A California county is being criticized for banning church choir members from meeting together to record songs for online worship services as officials carry out the state's stay-at-home order.
The Mendocino County order stipulates that only four individuals are permitted to record from one place and "no singing or use of wind instruments, harmonicas or other instruments that could spread COVID-19 through projected droplets shall be permitted unless the recording of the event is done at one’s residence."
The order, which went into effect on Good Friday, will continue to be enforced through May 10, Fox News reported.
In addition to churches, Mendocino County's order extends to other public venues such as concert halls, auditoriums, temples, and playhouses.
Albert Mohler, president of the Southern Baptist Theological Seminary in Louisville, Kentucky, posted a commentary on his website about such policies that restrict religious worship.
"To be clear, authorities can and should require that churches respect and maintain physical distancing between all the very limited participants in a streamed worship service," Mohler said. "It is an entirely different matter, however, to tell Christians that they cannot sing in praise and honor of God.
"Indeed, these orders came out just days before Resurrection Sunday — orders saying that Christians, on the day where they celebrate the resurrection of the Lord Jesus Christ, are prohibited from singing."
As a result of the coronavirus outbreak, state and local governments mandated social distancing guidelines and orders prohibiting large gatherings deemed "non-essential," which have often included church services, though some measures have proven to be more burdensome than others.

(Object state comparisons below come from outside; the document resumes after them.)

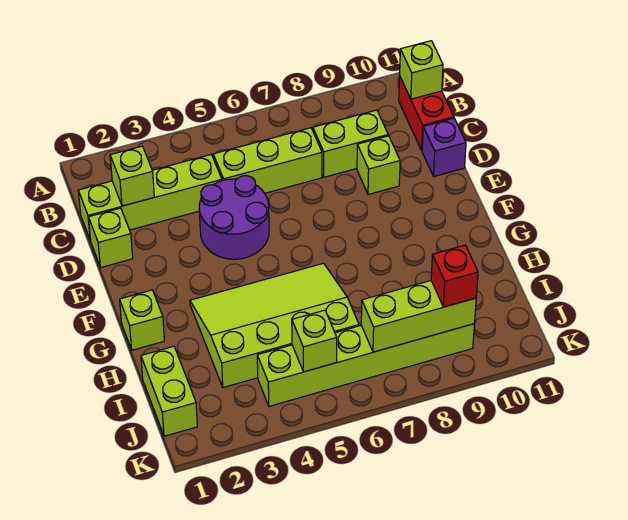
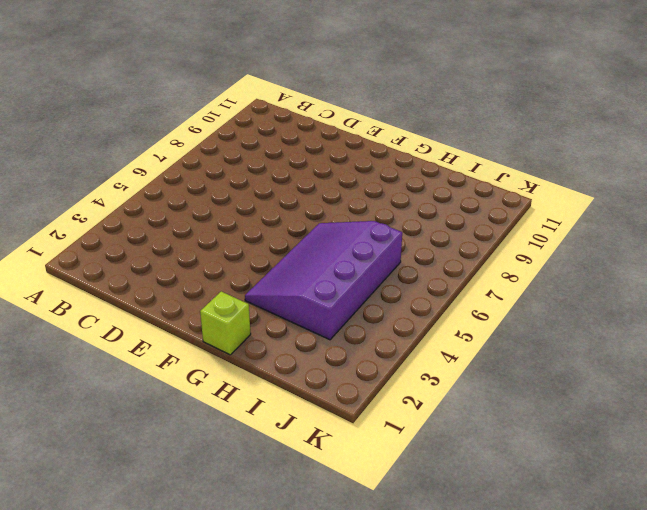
purple 3x4 slope [245,221,402,340] -> lime 3x4 slope [190,263,359,387]
none -> red 1x2 brick [399,77,454,150]
none -> lime 1x4 brick [78,155,222,240]
none -> lime 1x3 brick [213,128,322,193]

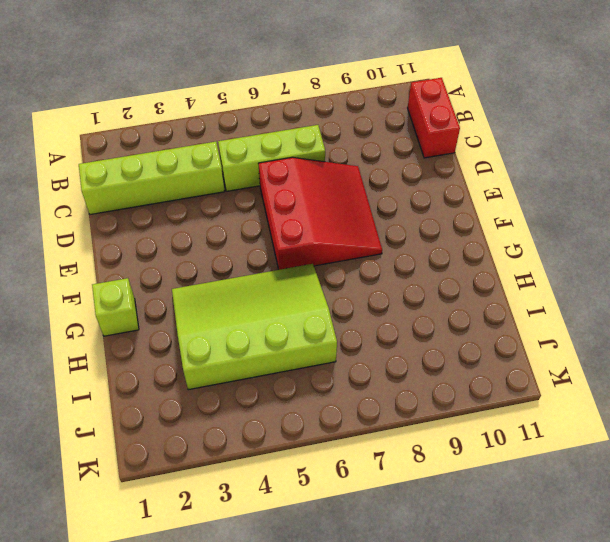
red 3x3 slope [258,157,382,270] -> none
none -> lime 1x2 brick [313,110,388,177]
none -> lime 1x1 brick [89,208,133,267]
none -> purple 2x2 round brick [199,176,269,259]

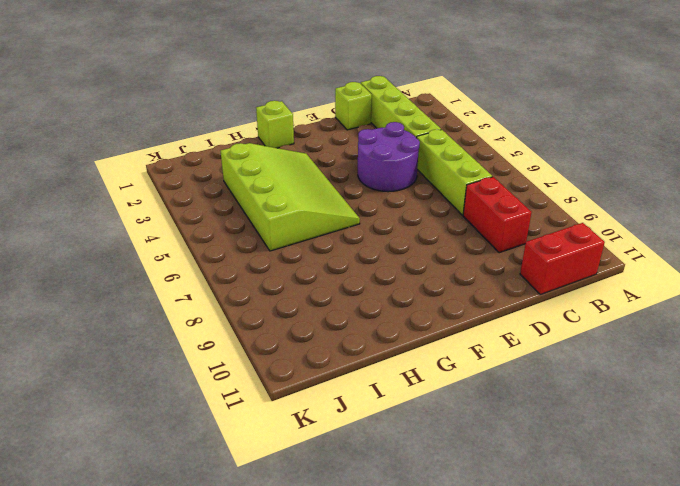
red 1x2 brick [463,177,532,253] -> lime 1x2 brick [313,110,388,177]
none -> lime 1x1 brick [357,136,400,194]
none -> purple 1x1 brick [422,118,466,176]
none -> lime 1x2 brick [141,346,197,436]

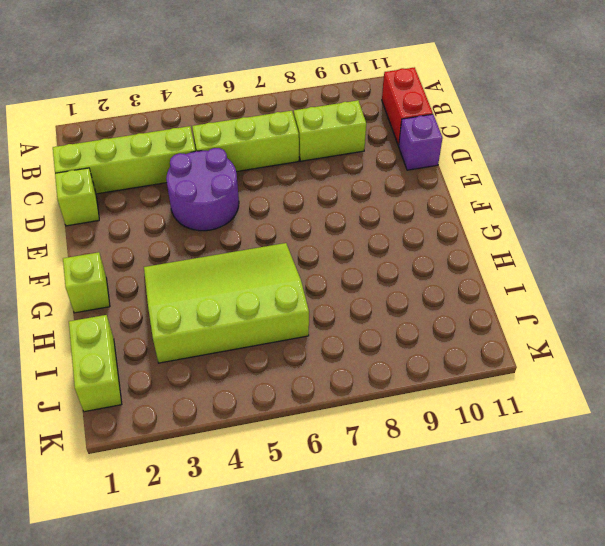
none -> lime 1x1 brick [357,136,400,194]
none -> lime 1x6 brick [257,324,474,406]
none -> lime 1x1 brick [400,41,443,99]

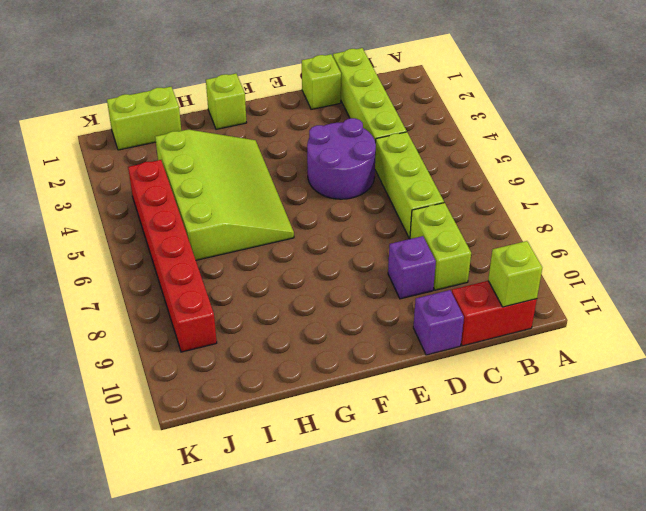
purple 1x1 brick [388,236,436,299] -> lime 1x1 brick [357,136,400,194]
red 1x6 brick [128,160,217,352] -> lime 1x6 brick [257,324,474,406]
none -> lime 1x1 brick [110,146,154,206]
none -> lime 1x1 brick [292,310,337,372]
none -> lime 1x3 brick [361,281,476,352]

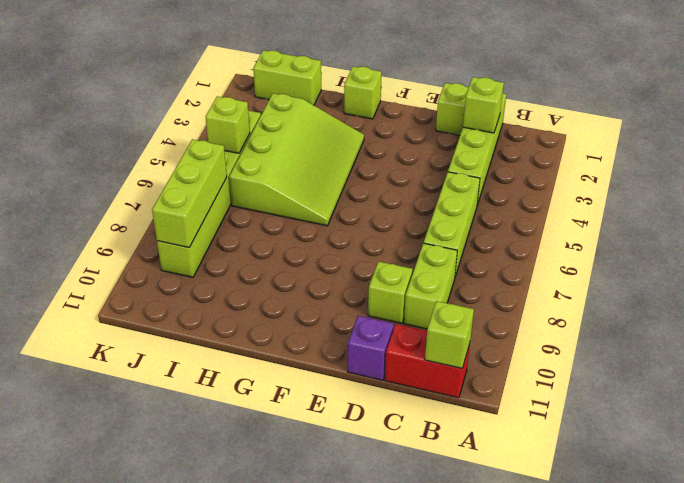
none -> purple 2x2 round brick [199,176,269,259]
none -> red 1x1 brick [431,245,478,307]

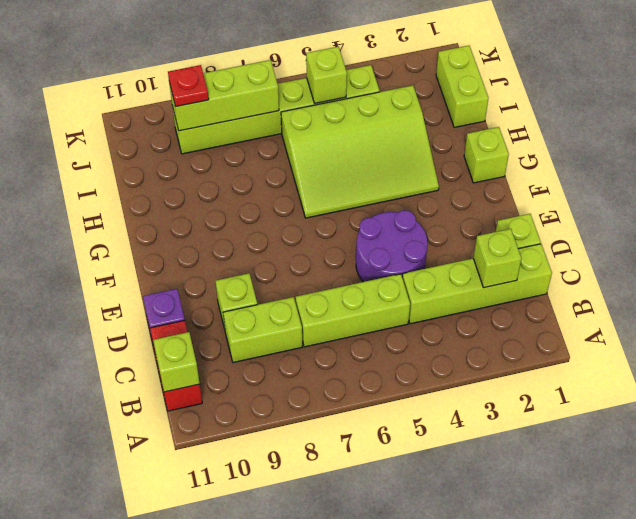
red 1x1 plate [168,65,209,107] -> red 1x1 brick [431,245,478,307]

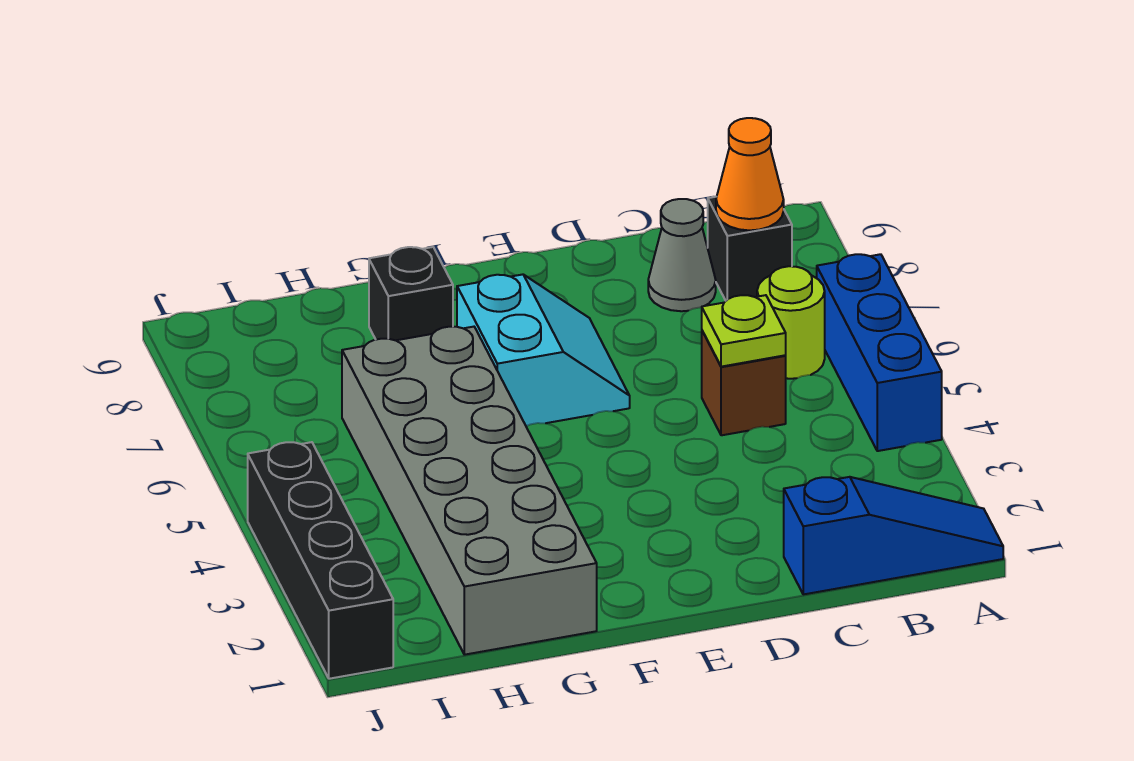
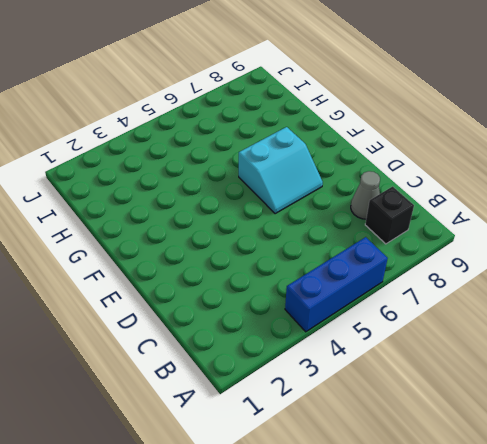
none -> blue 1x3 slope [784,477,1003,594]
none -> lime 1x1 round brick [757,266,825,379]
none -> brown 1x1 brick [702,331,786,435]

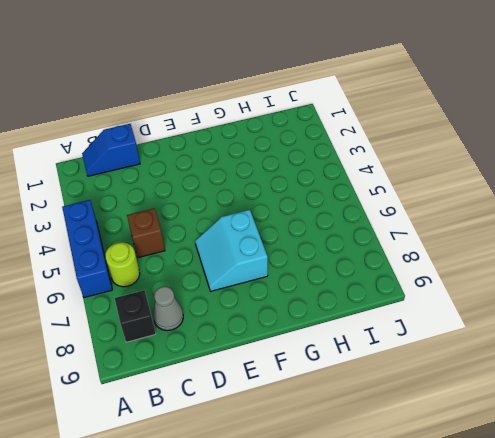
blue 1x2 slope [82,124,140,176] -> blue 1x3 slope [784,477,1003,594]
none -> grey 2x6 brick [342,327,597,655]
none -> black 1x1 brick [369,247,453,340]
none -> black 1x4 brick [248,442,393,679]

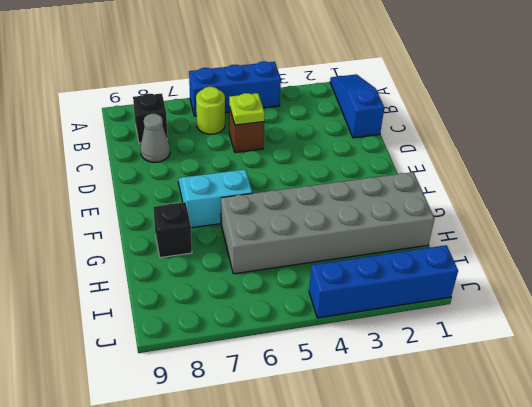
blue 1x4 brick [309,245,458,318] -> black 1x4 brick [248,442,393,679]
none -> orange 1x1 cone [716,118,784,230]

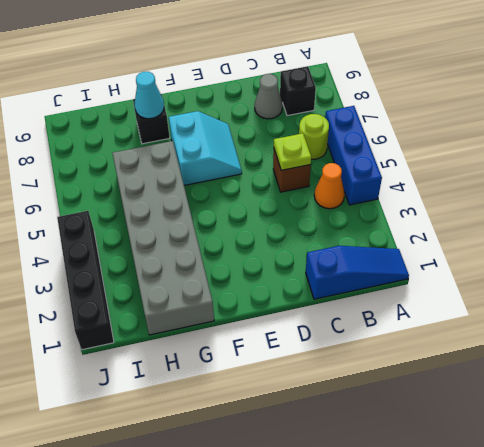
orange 1x1 cone [314,163,345,209] -> orange 1x1 cone moved to [716,118,784,230]
cyan 1x1 cone [135,72,164,119] -> none

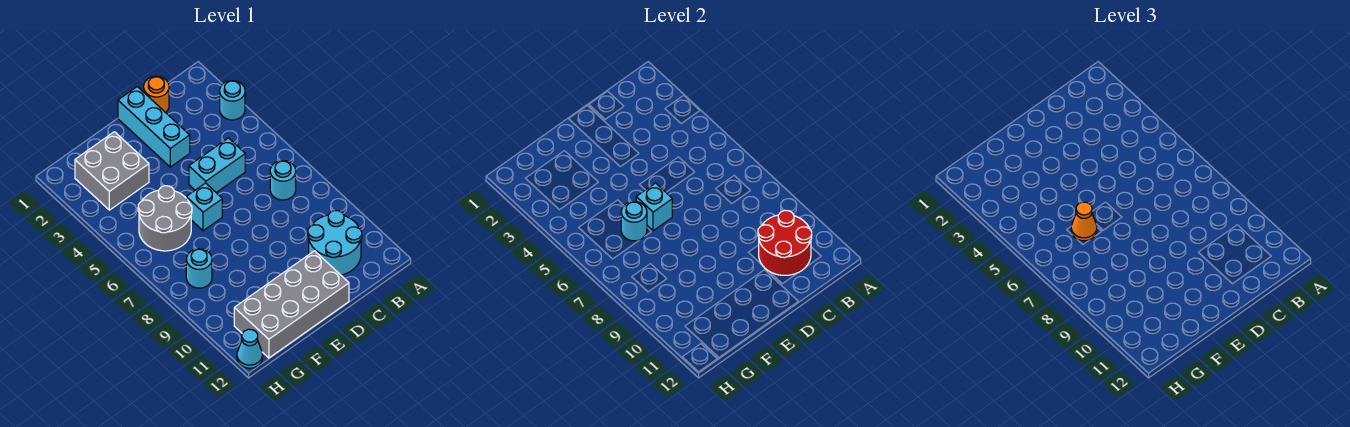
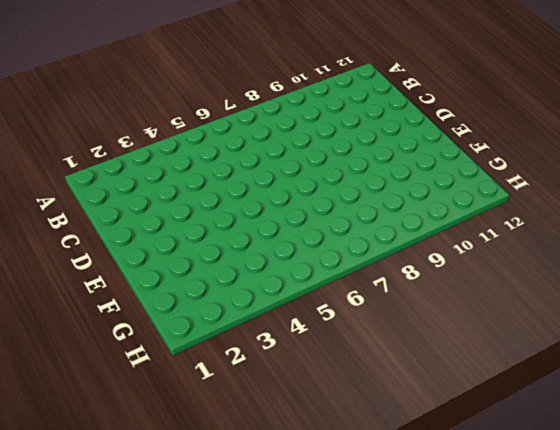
none -> cyan 1x1 round brick [220,81,245,120]
none -> cyan 1x1 round brick [270,161,296,200]
none -> cyan 2x2 round brick [308,210,362,275]

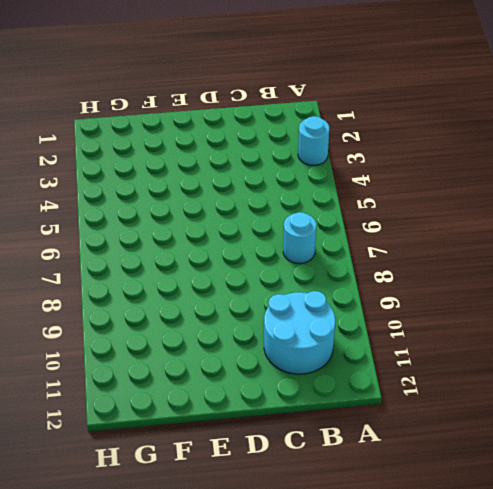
none -> orange 1x1 round brick [144,76,169,113]
none -> cyan 1x2 brick [189,138,245,193]
none -> cyan 1x3 brick [118,87,190,167]

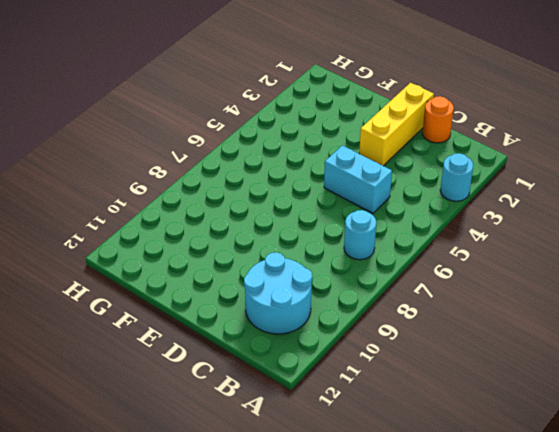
yellow 1x3 brick [359,83,434,166] -> cyan 1x3 brick [118,87,190,167]
none -> grey 2x4 brick [234,251,349,358]
none -> cyan 1x1 brick [186,183,222,231]
none -> grey 2x2 brick [75,132,149,210]

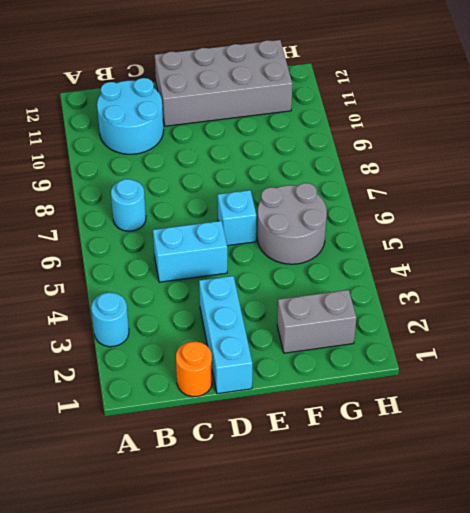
grey 1x2 brick [277,290,356,353] -> grey 2x2 brick [75,132,149,210]
none -> cyan 1x1 round brick [186,249,212,288]
none -> cyan 1x1 cone [237,329,263,368]
none -> red 2x2 round brick [758,210,812,275]

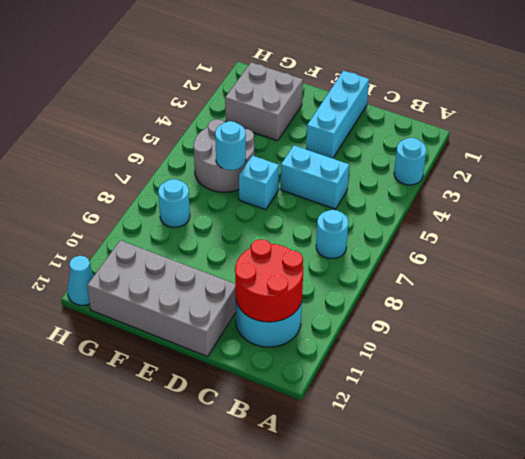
none -> orange 1x1 round brick [144,76,169,113]
none -> cyan 1x1 brick [636,183,672,231]
none -> orange 1x1 cone [1071,202,1097,241]

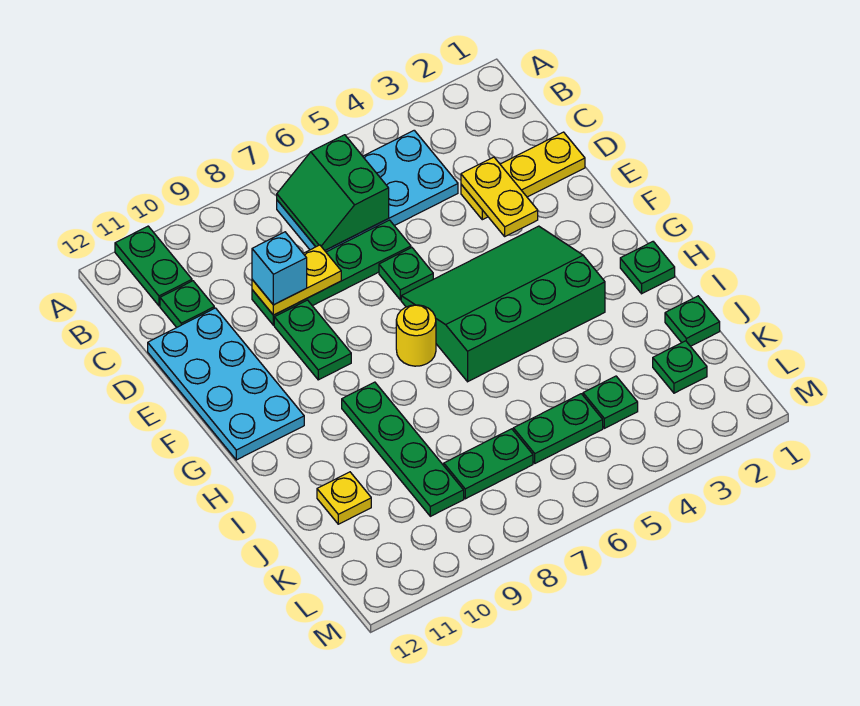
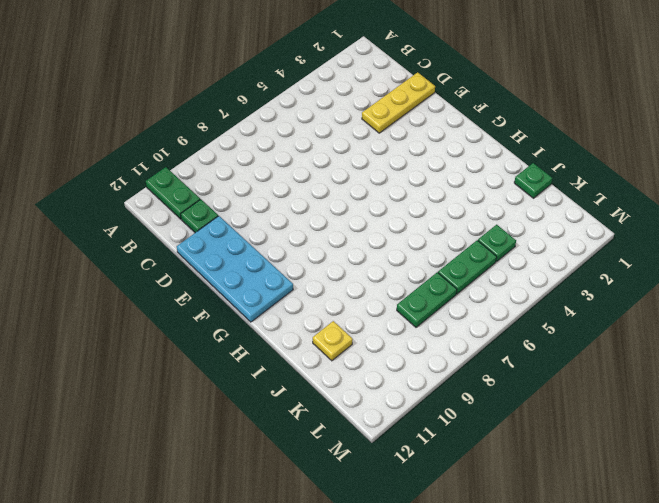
none -> cyan 2x4 plate [277,130,458,252]
none -> green 1x4 plate [252,220,411,325]
none -> green 1x1 plate [379,248,433,300]

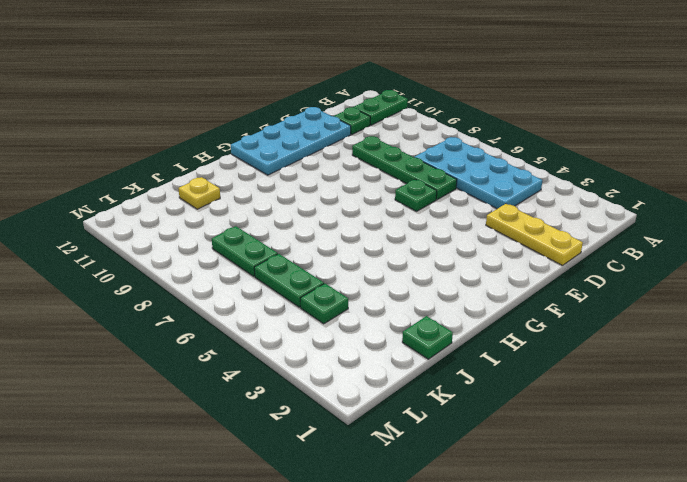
none -> green 1x2 plate [274,300,351,380]
none -> green 3x4 slope [401,226,605,382]
none -> yellow 1x1 round brick [396,305,436,366]

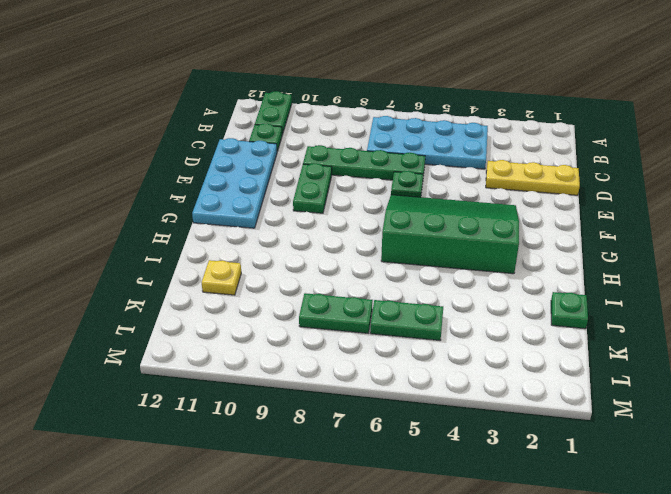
none -> yellow 1x1 round brick [396,305,436,366]
none -> green 1x1 plate [620,242,675,294]
none -> green 1x4 plate [342,382,464,516]

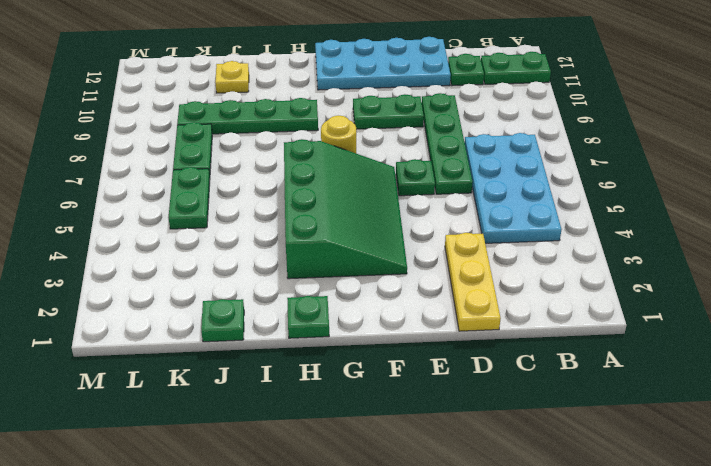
none -> green 1x1 plate [653,341,707,393]
none -> green 1x1 plate [583,376,638,428]
none -> green 2x2 slope [277,135,389,250]

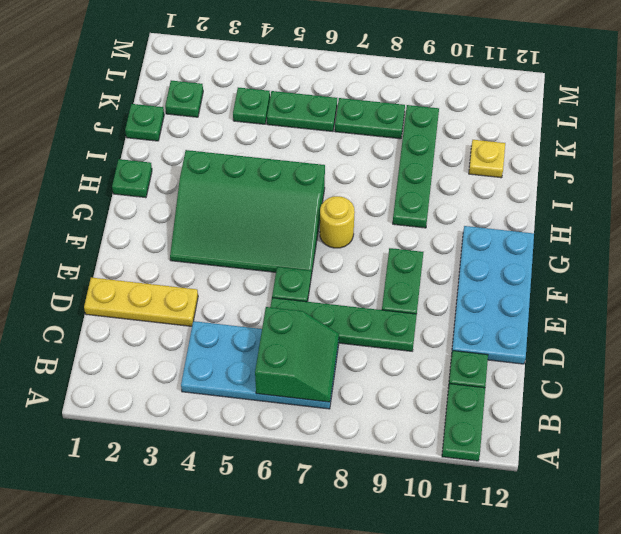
none -> yellow 1x2 plate [461,157,538,236]
none -> yellow 1x2 plate [252,245,341,315]
none -> cyan 1x1 brick [252,232,307,305]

As The Christian Post reported earlier this week, Legacy Church in Albuquerque, New Mexico, filed a lawsuit against the state, arguing that the way in which Democrat Gov. Michelle Lynn Lujan Grisham's order was carried out was sinister in that it was issued on Good Friday and limited gatherings to no more than five people. The church said it needed around 30 people to conduct its online streaming efforts.
The ongoing pandemic has accentuated tensions between the government's responsibility to safeguard the public and the preservation of protected freedoms set forth in the U.S. Constitution, particularly regarding religious liberty.
U.S. Attorney General Bill Barr recently voiced support for Temple Baptist Church in Greenville, Mississippi, after police issued $500 tickets to people who refused to leave a drive-in church service in which they followed social distancing guidelines from the Center for Disease Control and Prevention.
Last week the city's Democrat Mayor Errick D. Simmons issued an executive order barring such services until the shelter-in-place order is lifted, though the ticket fees were waived. However, the mayor ended the ban after the Justice Department intervened.